Vítor Ferreira
Diretor Executivo da D. Dinis, Business School
Antes de avançar numa análise mais económica, devo declarar que não acredito em movimentos radicais (salvo exceções revolucionárias), já que a história da Europa nos mostra que todas as viragens fascistas ou comunistas levaram a situações limite, com perda de democracia. Contudo, o que se passou este fim-de-semana na Grécia, ainda que tracejado por contornos de radicalismo, pode ser uma lufada de ar fresco na Europa. Para isto é preciso perceber o que se passou neste país (e na União Monetária) nos últimos 5 anos. Como já vimos nestas crónicas, a nossa União Monetária é “imperfeita” (claramente a Grécia agudizou essa imperfeição quando aderiu ao Euro) e, nesse sentido, para corrigir possíveis diferenças de competitividade entre países seria necessário instituir mecanismos de transferência de riqueza, mutualização da dívida e caminhar para uma união bancária e até fiscal. Sem esses mecanismos, na ausência de uma política monetária e cambial em cada Estado, as nações mais competitivas aumentam o seu gap face a nações menos competitivas (o que aconteceu à Alemanha versus os países do Sul – a título de exemplo, desde a criação da UEM, as exportações da Alemanha para a Grécia cresceram 150% face a um crescimento de 10% da Grécia para a Alemanha).

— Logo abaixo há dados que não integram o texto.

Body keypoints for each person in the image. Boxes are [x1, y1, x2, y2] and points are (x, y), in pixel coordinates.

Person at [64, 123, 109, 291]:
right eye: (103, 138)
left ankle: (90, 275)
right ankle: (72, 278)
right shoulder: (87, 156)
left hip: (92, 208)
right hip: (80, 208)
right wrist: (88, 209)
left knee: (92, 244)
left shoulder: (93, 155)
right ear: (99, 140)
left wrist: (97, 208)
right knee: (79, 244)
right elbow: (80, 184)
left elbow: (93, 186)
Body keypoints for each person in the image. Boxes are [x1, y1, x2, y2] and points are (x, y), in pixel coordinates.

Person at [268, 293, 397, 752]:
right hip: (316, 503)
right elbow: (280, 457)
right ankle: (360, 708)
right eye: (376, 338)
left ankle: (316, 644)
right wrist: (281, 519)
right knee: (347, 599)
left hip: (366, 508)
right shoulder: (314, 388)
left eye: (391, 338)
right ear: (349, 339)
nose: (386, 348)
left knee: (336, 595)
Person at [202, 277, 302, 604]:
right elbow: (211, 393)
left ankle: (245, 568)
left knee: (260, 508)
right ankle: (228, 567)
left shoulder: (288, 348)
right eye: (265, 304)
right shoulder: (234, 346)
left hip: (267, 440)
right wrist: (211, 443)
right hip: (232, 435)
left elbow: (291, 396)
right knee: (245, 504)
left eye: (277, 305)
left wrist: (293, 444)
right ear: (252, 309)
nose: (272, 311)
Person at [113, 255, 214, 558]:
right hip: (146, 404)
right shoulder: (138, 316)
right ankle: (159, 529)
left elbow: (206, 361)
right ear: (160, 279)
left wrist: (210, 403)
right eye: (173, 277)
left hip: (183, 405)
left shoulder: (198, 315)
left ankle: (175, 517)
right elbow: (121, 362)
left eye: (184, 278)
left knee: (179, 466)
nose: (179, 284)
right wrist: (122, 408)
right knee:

Porém, nenhuma destas ferramentas foi implementada e a solução para um país em crise foi um programa de austeridade, que previa impactos negativos na procura, no produto e no emprego, mas de uma magnitude muito aquém da realidade. O que realmente aconteceu foi um pesadelo económico e humano. Longe de terminar em 2011, a recessão grega ganhou força. A Grécia não bateu no fundo até 2014 e, por esta altura, tinha experimentado uma profunda depressão, com desemprego global de 28% e desemprego jovem de 60%. Isto apesar do país ter imposto cortes drásticos nos serviços públicos, salários de funcionários públicos e benefícios sociais. Graças a repetidas novas ondas de austeridade, a despesa pública foi cortada acima do que o programa original previa e é atualmente cerca de 20% menor do que era em 2010 (com o PIB a decrescer tão rápido, apesar da subida acentuada da carga fiscal, os défices continuaram a acumular-se). O próprio FMI reconheceu que não existe na história um programa de pagamento de dívida através de austeridade, sem alívio da mesma ou inflação, que tenha tido resultados positivos.
Como a Europa se recusa a ver a lógica económica talvez este seja o início do despertar necessário. Todavia, para aqueles que pensam que o acordar passa por unilateralmente deixar de pagar a dívida, talvez a Argentina seja um aviso importante.